===== Dataset excerpts =====

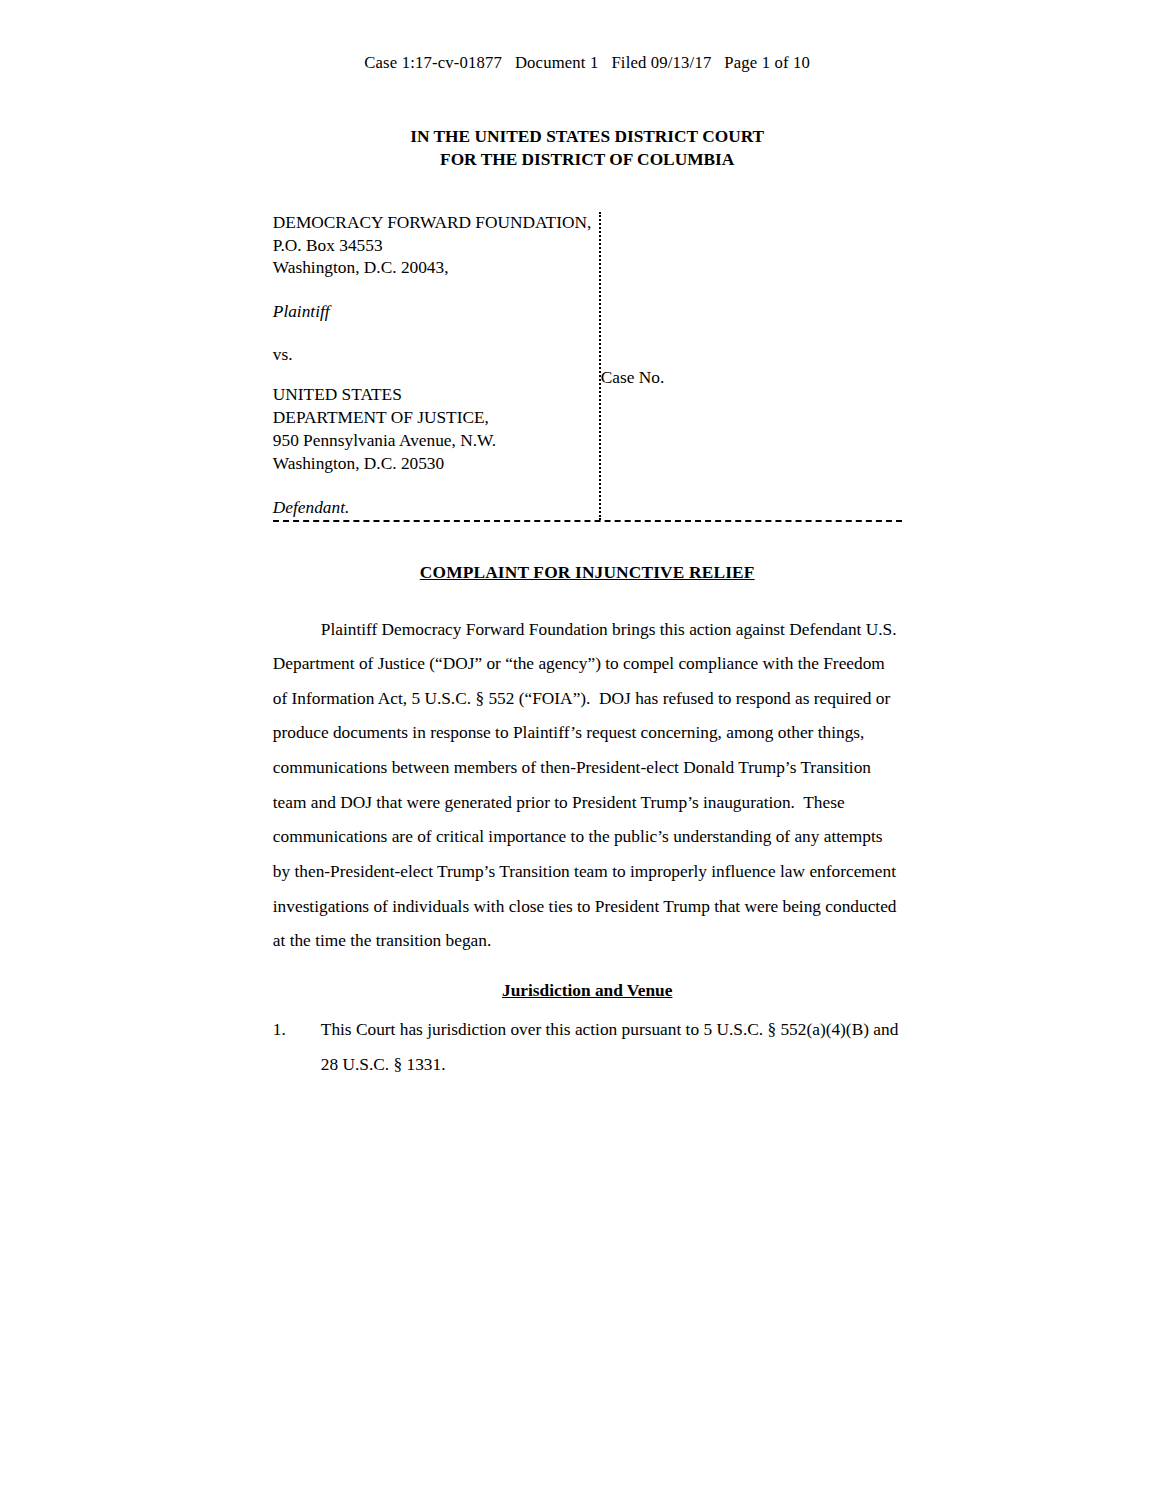Case 1:17-cv-01877 Document 1 Filed 09/13/17 Page 1 of 10
IN THE UNITED STATES DISTRICT COURT
FOR THE DISTRICT OF COLUMBIA
| DEMOCRACY FORWARD FOUNDATION, P.O. Box 34553 Washington, D.C. 20043, Plaintiff vs. UNITED STATES DEPARTMENT OF JUSTICE, 950 Pennsylvania Avenue, N.W. Washington, D.C. 20530 Defendant. | Case No. |
COMPLAINT FOR INJUNCTIVE RELIEF
Plaintiff Democracy Forward Foundation brings this action against Defendant U.S. Department of Justice (“DOJ” or “the agency”) to compel compliance with the Freedom of Information Act, 5 U.S.C. § 552 (“FOIA”). DOJ has refused to respond as required or produce documents in response to Plaintiff’s request concerning, among other things, communications between members of then-President-elect Donald Trump’s Transition team and DOJ that were generated prior to President Trump’s inauguration. These communications are of critical importance to the public’s understanding of any attempts by then-President-elect Trump’s Transition team to improperly influence law enforcement investigations of individuals with close ties to President Trump that were being conducted at the time the transition began.
Jurisdiction and Venue
1.
This Court has jurisdiction over this action pursuant to 5 U.S.C. § 552(a)(4)(B) and 28 U.S.C. § 1331.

=====

Give an exact copy of the entries, excluding all pictures.

Case 1:17-cv-01877 Document 1 Filed 09/13/17 Page 1 of 10
IN THE UNITED STATES DISTRICT COURT
FOR THE DISTRICT OF COLUMBIA
| DEMOCRACY FORWARD FOUNDATION, P.O. Box 34553 Washington, D.C. 20043, Plaintiff vs. UNITED STATES DEPARTMENT OF JUSTICE, 950 Pennsylvania Avenue, N.W. Washington, D.C. 20530 Defendant. | Case No. |
COMPLAINT FOR INJUNCTIVE RELIEF
Plaintiff Democracy Forward Foundation brings this action against Defendant U.S. Department of Justice (“DOJ” or “the agency”) to compel compliance with the Freedom of Information Act, 5 U.S.C. § 552 (“FOIA”). DOJ has refused to respond as required or produce documents in response to Plaintiff’s request concerning, among other things, communications between members of then-President-elect Donald Trump’s Transition team and DOJ that were generated prior to President Trump’s inauguration. These communications are of critical importance to the public’s understanding of any attempts by then-President-elect Trump’s Transition team to improperly influence law enforcement investigations of individuals with close ties to President Trump that were being conducted at the time the transition began.
Jurisdiction and Venue
1.
This Court has jurisdiction over this action pursuant to 5 U.S.C. § 552(a)(4)(B) and 28 U.S.C. § 1331.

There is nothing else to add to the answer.